» TASK PROMPT: Copy the records out again in full, keeping them identical.

» RECORDS SHOWN:
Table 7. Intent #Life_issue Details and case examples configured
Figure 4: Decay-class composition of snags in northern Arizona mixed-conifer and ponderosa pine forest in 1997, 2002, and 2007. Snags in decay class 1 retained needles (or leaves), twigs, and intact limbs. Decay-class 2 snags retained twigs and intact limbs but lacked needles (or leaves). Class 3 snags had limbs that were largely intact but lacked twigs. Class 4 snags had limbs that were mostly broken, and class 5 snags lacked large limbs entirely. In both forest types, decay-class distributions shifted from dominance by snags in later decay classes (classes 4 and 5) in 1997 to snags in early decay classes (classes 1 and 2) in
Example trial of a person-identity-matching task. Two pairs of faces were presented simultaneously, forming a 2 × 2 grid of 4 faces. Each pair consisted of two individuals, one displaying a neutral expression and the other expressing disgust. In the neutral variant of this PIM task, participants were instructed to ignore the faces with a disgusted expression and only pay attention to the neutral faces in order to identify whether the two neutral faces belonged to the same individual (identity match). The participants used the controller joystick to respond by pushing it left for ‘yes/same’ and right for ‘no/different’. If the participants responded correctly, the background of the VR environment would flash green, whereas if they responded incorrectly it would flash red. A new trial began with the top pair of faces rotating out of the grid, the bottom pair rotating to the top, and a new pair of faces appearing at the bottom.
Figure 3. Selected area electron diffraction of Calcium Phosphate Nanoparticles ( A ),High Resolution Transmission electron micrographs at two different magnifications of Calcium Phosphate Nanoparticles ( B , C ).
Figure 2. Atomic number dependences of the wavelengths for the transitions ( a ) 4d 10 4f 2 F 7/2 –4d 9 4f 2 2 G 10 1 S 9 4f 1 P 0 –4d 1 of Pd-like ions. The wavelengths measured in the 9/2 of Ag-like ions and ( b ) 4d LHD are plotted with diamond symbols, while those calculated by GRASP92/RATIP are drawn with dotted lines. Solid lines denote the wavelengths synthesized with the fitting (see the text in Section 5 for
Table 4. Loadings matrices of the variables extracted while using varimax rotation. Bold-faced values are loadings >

» ANSWER TO THIS TASK:
Table 7. Intent #Life_issue Details and case examples configured
Figure 4: Decay-class composition of snags in northern Arizona mixed-conifer and ponderosa pine forest in 1997, 2002, and 2007. Snags in decay class 1 retained needles (or leaves), twigs, and intact limbs. Decay-class 2 snags retained twigs and intact limbs but lacked needles (or leaves). Class 3 snags had limbs that were largely intact but lacked twigs. Class 4 snags had limbs that were mostly broken, and class 5 snags lacked large limbs entirely. In both forest types, decay-class distributions shifted from dominance by snags in later decay classes (classes 4 and 5) in 1997 to snags in early decay classes (classes 1 and 2) in
Example trial of a person-identity-matching task. Two pairs of faces were presented simultaneously, forming a 2 × 2 grid of 4 faces. Each pair consisted of two individuals, one displaying a neutral expression and the other expressing disgust. In the neutral variant of this PIM task, participants were instructed to ignore the faces with a disgusted expression and only pay attention to the neutral faces in order to identify whether the two neutral faces belonged to the same individual (identity match). The participants used the controller joystick to respond by pushing it left for ‘yes/same’ and right for ‘no/different’. If the participants responded correctly, the background of the VR environment would flash green, whereas if they responded incorrectly it would flash red. A new trial began with the top pair of faces rotating out of the grid, the bottom pair rotating to the top, and a new pair of faces appearing at the bottom.
Figure 3. Selected area electron diffraction of Calcium Phosphate Nanoparticles ( A ),High Resolution Transmission electron micrographs at two different magnifications of Calcium Phosphate Nanoparticles ( B , C ).
Figure 2. Atomic number dependences of the wavelengths for the transitions ( a ) 4d 10 4f 2 F 7/2 –4d 9 4f 2 2 G 10 1 S 9 4f 1 P 0 –4d 1 of Pd-like ions. The wavelengths measured in the 9/2 of Ag-like ions and ( b ) 4d LHD are plotted with diamond symbols, while those calculated by GRASP92/RATIP are drawn with dotted lines. Solid lines denote the wavelengths synthesized with the fitting (see the text in Section 5 for
Table 4. Loadings matrices of the variables extracted while using varimax rotation. Bold-faced values are loadings >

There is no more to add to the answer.